Alright, let me try this, then;Susan Arendt said:I understand what you're saying, but showing up to say "I still don't find you funny" achieves nothing. If you have constructive criticism or a concrete suggestion, by all means, please offer it, but "be funny in a way I like" doesn't really help much.
How about instead of blatantly giving us the punchline, why not let it stew a bit, give us a little bit more time to appreciate the material, what the joke involves, what the joke required as setup, as opposed to just rushing straight towards it like a hormone-engorged teen? Maybe it's a late night thing, maybe it's a quick throw-together, I don't know, but it feels rushed, and that's killing part of it. Let us immerse ourselves into the content of the joke, enjoying the subtle and the obvious, but, most importatly, enjoying the lead up. The punchline is delivered almost as soon as the opening thought has jumped over the gums and into the ears (or from text to eyes, as the case may be), and that's not enough to really lay it up. Subtle humor is one thing, and blatant is another, but worked with timing they mesh together for a stacked effect--a well placed balls joke can easily fit amongst a complicated pun about new marketing strategies that completely missed their intended audience, but when the line is done by quickly tripping over your entire material, you short-come yourself.
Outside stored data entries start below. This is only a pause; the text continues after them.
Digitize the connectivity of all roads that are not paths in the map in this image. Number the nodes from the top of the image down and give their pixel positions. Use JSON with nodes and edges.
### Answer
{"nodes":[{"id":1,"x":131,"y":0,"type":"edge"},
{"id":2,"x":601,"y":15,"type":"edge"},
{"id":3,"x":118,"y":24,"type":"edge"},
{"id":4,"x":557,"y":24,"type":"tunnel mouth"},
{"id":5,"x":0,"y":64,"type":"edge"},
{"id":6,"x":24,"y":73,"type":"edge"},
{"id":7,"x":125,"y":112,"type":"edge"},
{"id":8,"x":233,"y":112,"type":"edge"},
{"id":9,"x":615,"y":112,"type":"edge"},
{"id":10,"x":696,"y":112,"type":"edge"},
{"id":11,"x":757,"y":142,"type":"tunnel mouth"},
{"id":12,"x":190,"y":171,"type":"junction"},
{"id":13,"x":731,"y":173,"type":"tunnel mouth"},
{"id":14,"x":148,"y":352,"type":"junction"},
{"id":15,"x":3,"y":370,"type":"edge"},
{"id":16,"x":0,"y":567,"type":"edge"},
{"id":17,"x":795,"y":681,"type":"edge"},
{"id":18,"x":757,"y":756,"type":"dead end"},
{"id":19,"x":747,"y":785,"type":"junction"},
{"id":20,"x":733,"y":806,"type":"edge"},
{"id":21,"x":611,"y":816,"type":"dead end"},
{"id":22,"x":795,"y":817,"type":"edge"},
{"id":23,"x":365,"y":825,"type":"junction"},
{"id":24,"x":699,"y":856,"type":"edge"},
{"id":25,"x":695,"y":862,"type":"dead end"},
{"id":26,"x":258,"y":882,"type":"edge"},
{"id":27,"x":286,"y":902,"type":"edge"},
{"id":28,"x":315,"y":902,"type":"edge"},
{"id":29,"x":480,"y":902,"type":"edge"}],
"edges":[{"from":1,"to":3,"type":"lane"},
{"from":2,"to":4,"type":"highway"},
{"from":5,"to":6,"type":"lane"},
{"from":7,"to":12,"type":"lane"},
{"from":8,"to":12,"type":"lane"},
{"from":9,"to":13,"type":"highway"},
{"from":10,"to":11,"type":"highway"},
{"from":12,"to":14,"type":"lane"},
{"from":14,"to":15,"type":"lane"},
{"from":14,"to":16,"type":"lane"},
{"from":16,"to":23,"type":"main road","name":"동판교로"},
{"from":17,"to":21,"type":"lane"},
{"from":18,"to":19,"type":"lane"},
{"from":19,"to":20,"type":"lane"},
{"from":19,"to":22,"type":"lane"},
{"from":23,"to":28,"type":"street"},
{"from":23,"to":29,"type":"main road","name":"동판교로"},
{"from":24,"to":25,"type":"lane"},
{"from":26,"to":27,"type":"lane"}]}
But, when the delivery is right, which it occasionally is, it tends to ruin itself by being more of a personal attack against something personal to the writer than by being a generalization that applies to all of its audience. Personal humor is fine, but only for those that know the individual (and in cases like this where the most we get to know of the person is what he writes for us to read, and little more than that) and in this form, that kind of humor just gets in the way. But, beyond that, the personal humor is a bit too personal, with jokes that the author might chuckle at (and this mainly seems to be the undercurrent of hyper-patriotic-anti-anything-foreign that shows up repeatedly, and often without any cause), but that kind of presentation just make things akward when delivered wrong (like being casually thrown into a serious bit).
Actually, I'll elaborate a bit, for constructive reasons, on that bit; off hand racial or foreign jokes are alright as long as we know you're being ironic about it, but when you flick back and forth between straightface irony and truthful irony, it starts to feel like the offhand jokes aren't as ironic as we might like them to be, which just makes them come off not as sarcastic humor but as grumpy and suppressed intolerance. Yes, you can play either, but you have to stick to it--going back and forth like and ADHD kid stuck between two shiny nickels on opposite sides of the room only begets confusion. Not every line needs to be humorous, and not all kinds of humor need to be pushed in just to pack in more. Take a little time, let the jokes that work with it do what they do to enhance the article, instead of dragging it down and leading to dissatisfaction.